Instruction.
Reproduce the data in full, exactly as given, leaving images out.

*** Source data ***

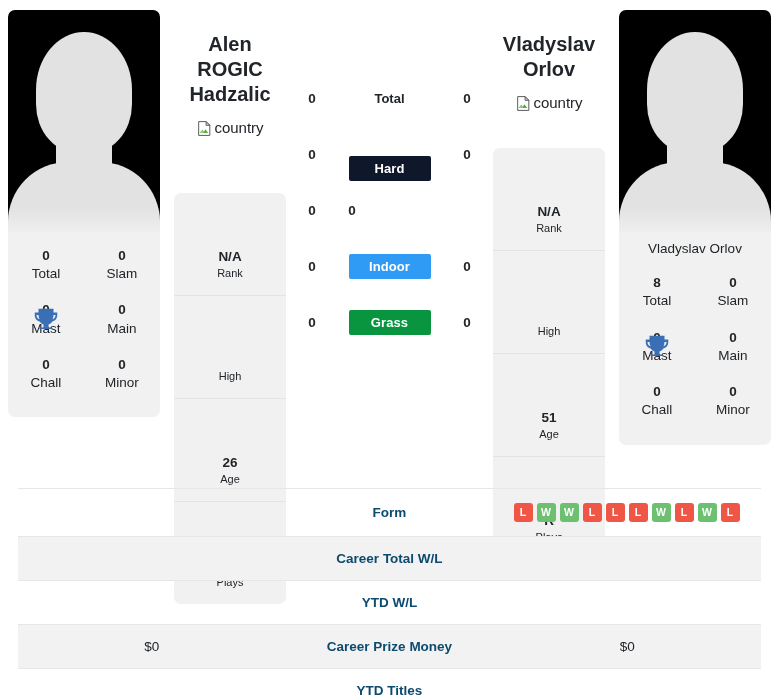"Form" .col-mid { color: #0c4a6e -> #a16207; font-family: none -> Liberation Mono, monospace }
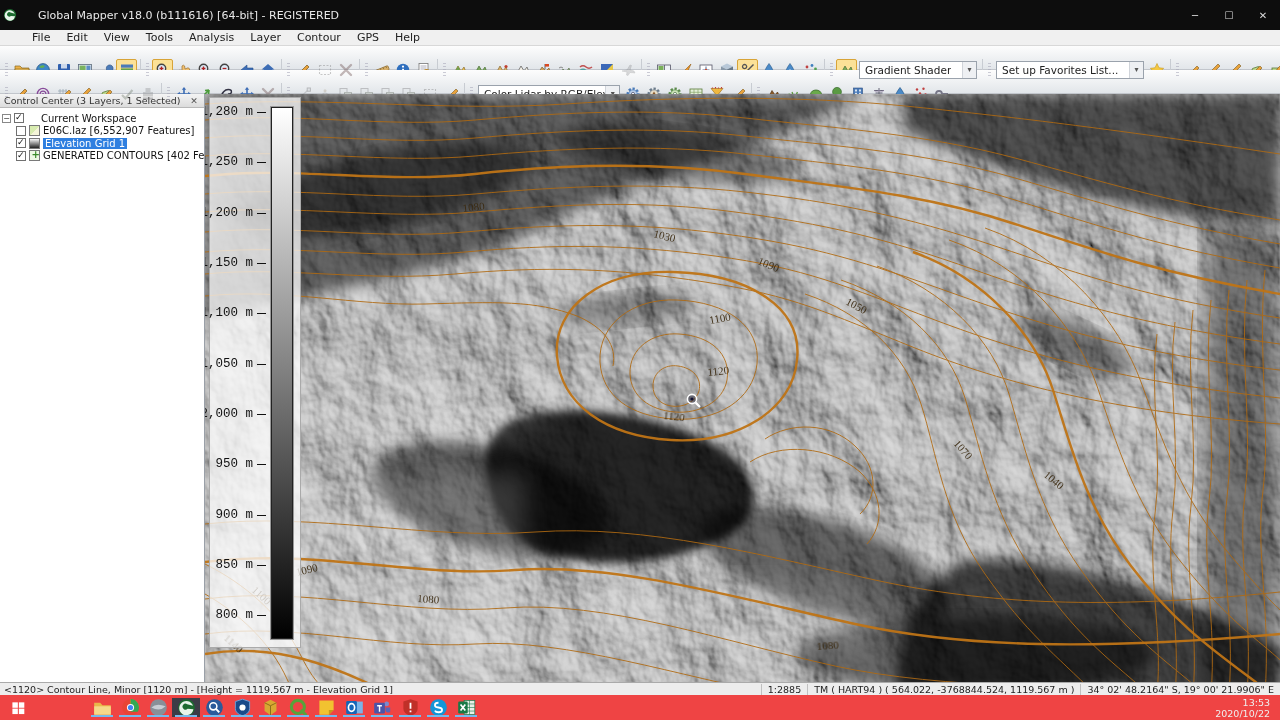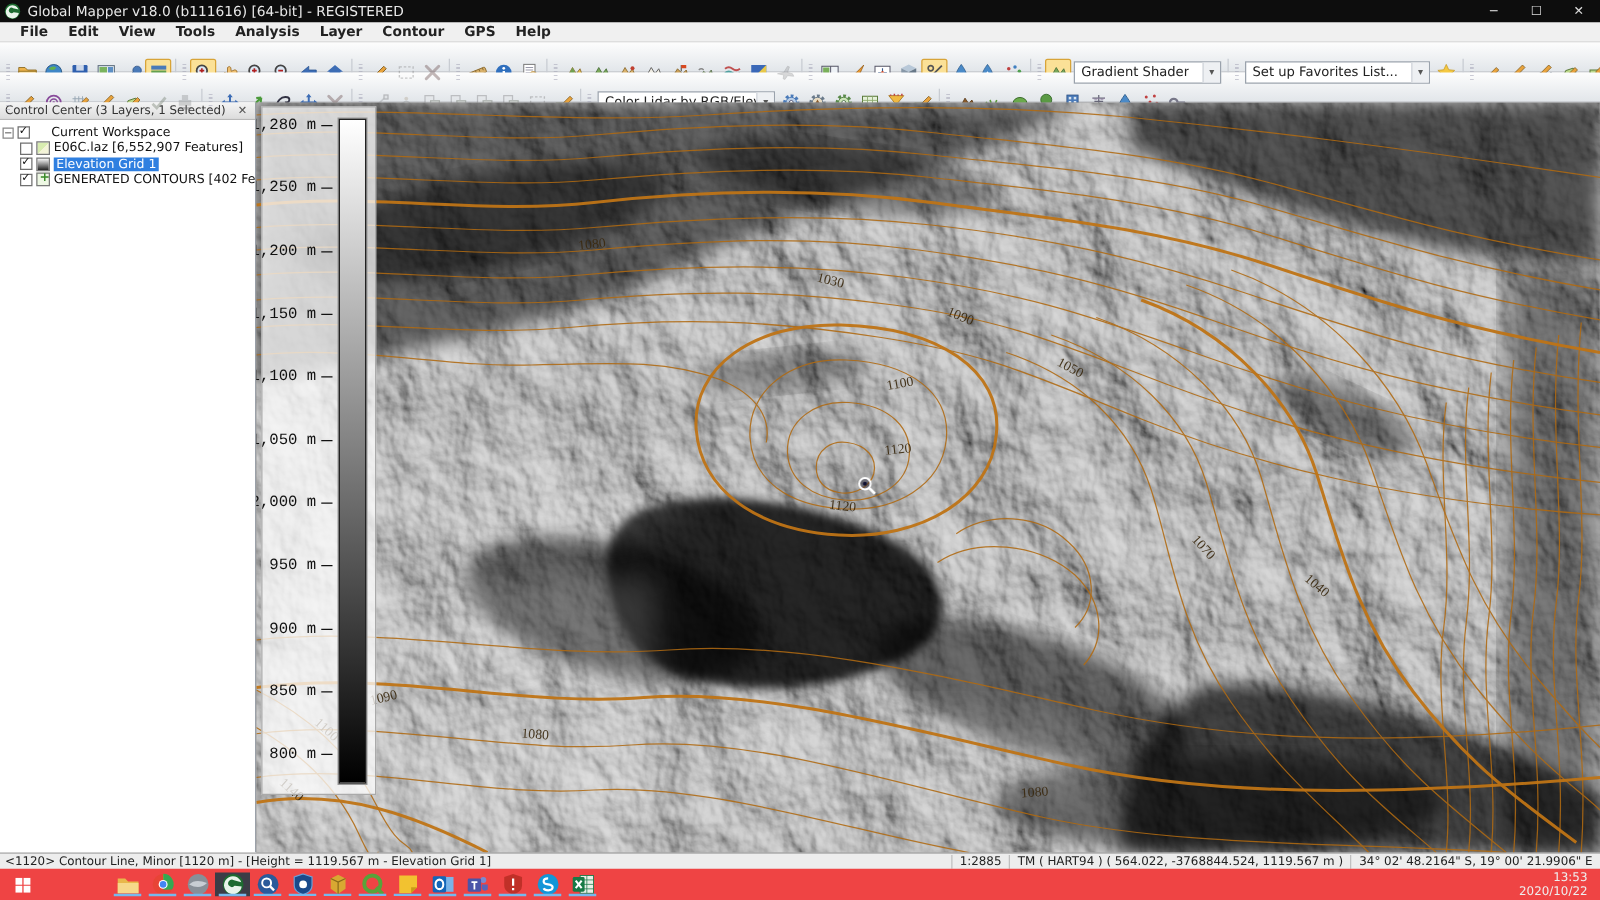"Global Mapper v18.0 (b111616) [64-bit]" .titlebar { gap: none -> 16px; height: 18px -> 30px }
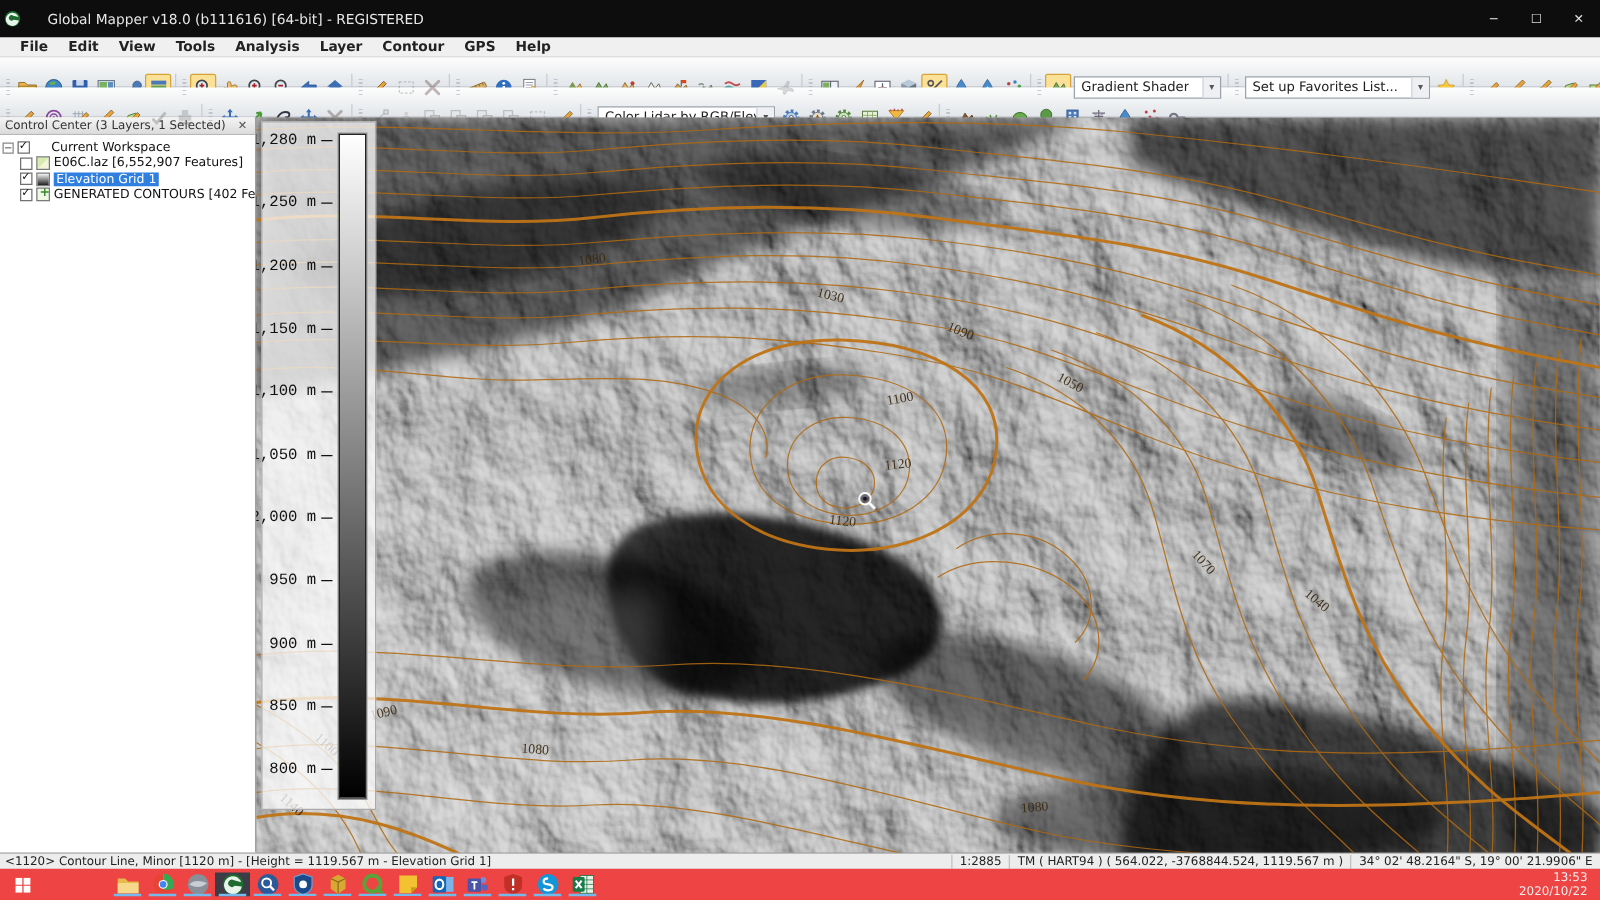"File" .menubar { font-weight: bold -> none; padding-left: 8px -> 24px }
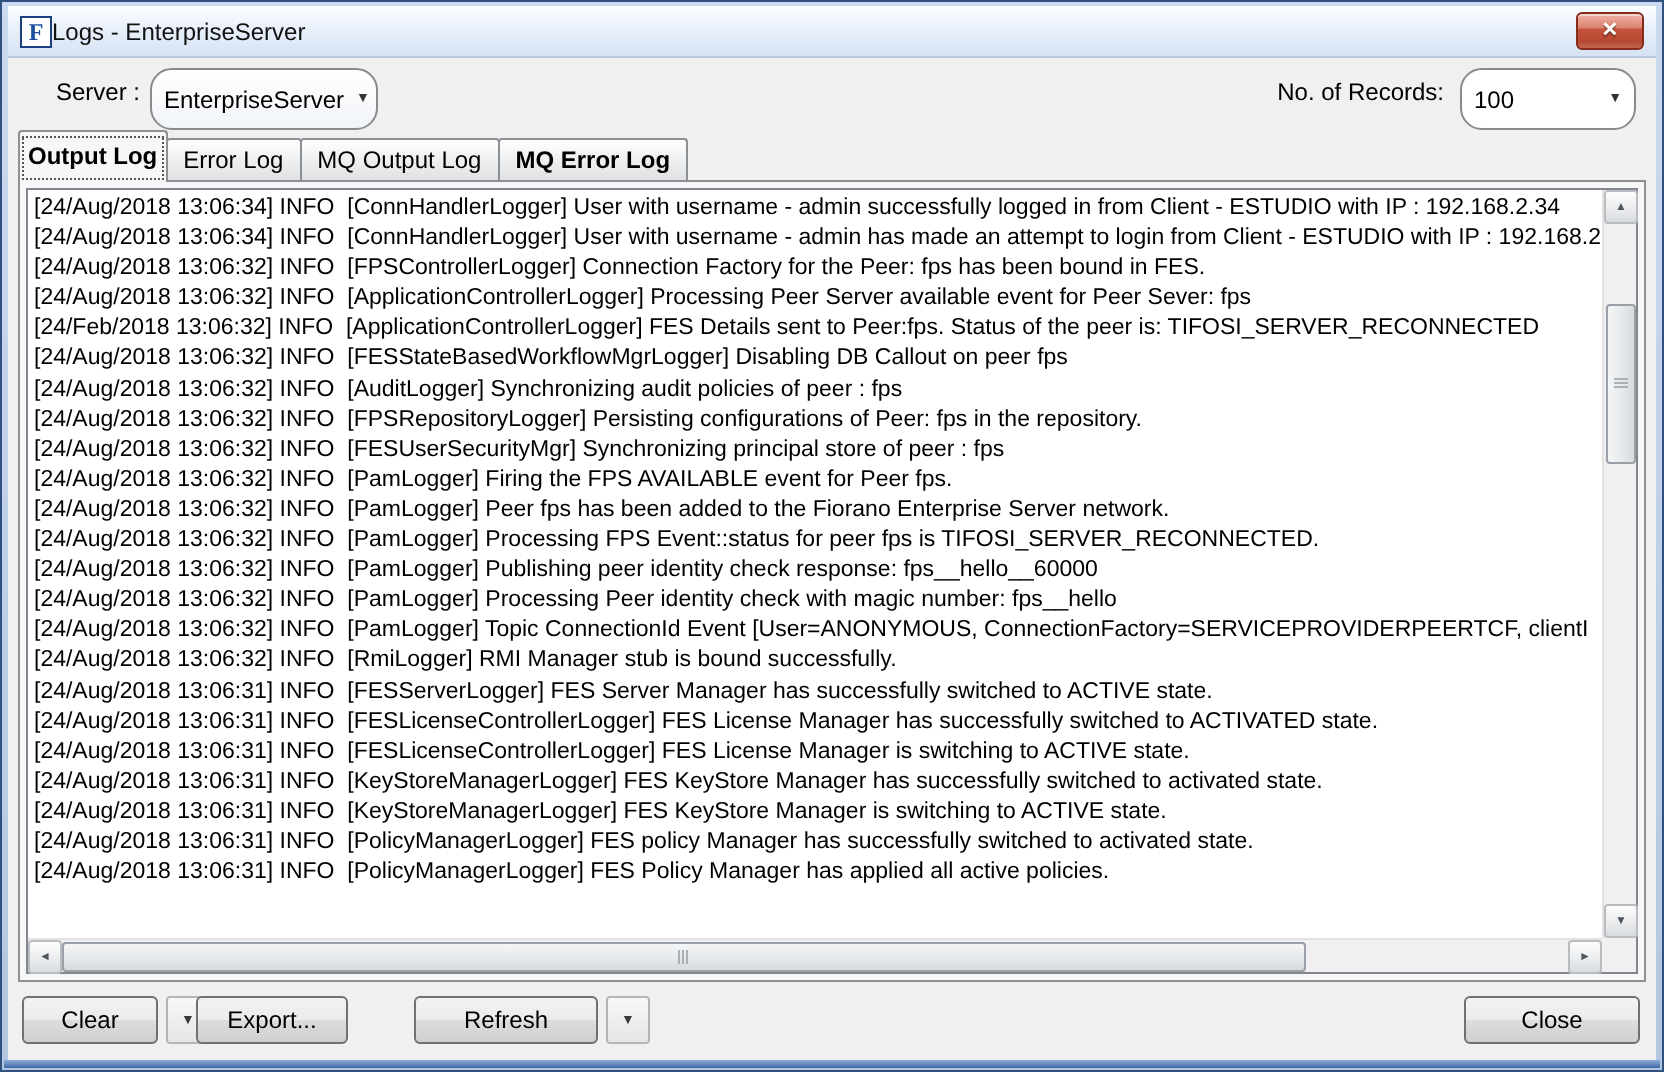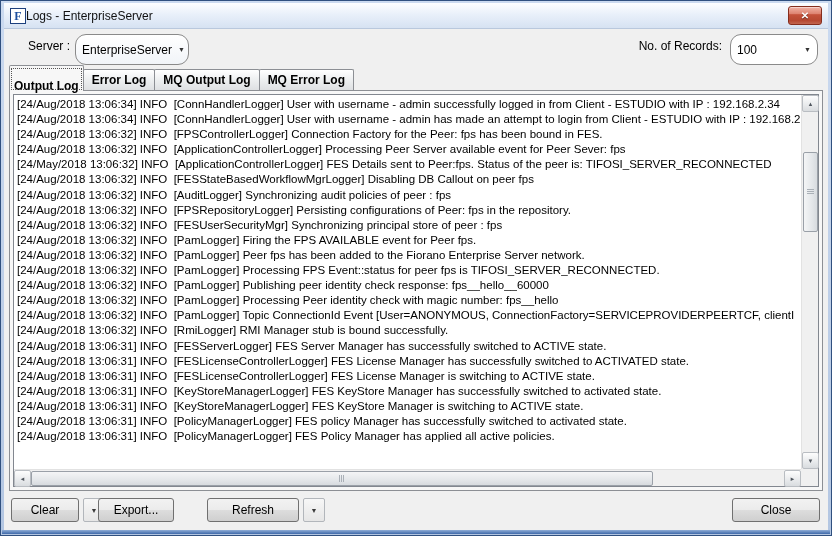"Output Log" .tab.active { padding: 8px 4px -> 0 4px }
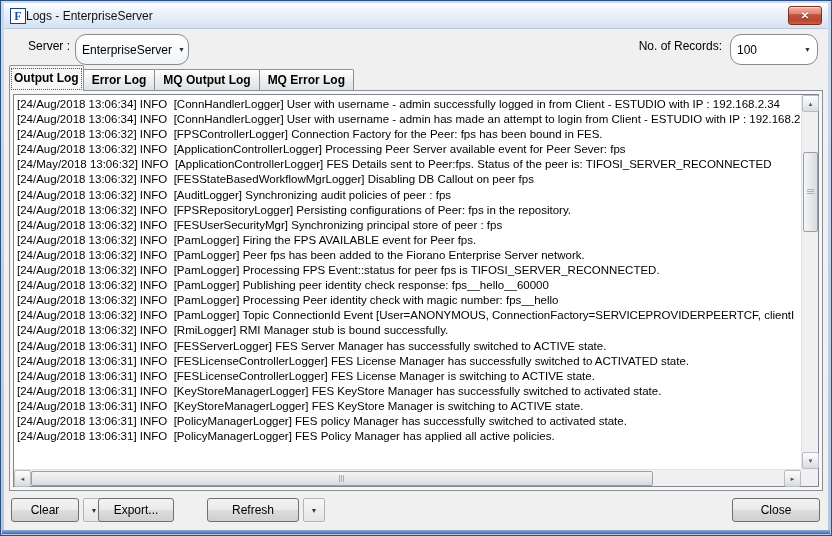"Error Log" .tab { font-weight: bold -> none }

*** End of Source data ***

Answer area.
"Form" .col-mid { color: #0c4a6e -> #a16207; font-family: none -> Liberation Mono, monospace }
"Global Mapper v18.0 (b111616) [64-bit]" .titlebar { gap: none -> 16px; height: 18px -> 30px }
"File" .menubar { font-weight: bold -> none; padding-left: 8px -> 24px }
"Output Log" .tab.active { padding: 8px 4px -> 0 4px }
"Error Log" .tab { font-weight: bold -> none }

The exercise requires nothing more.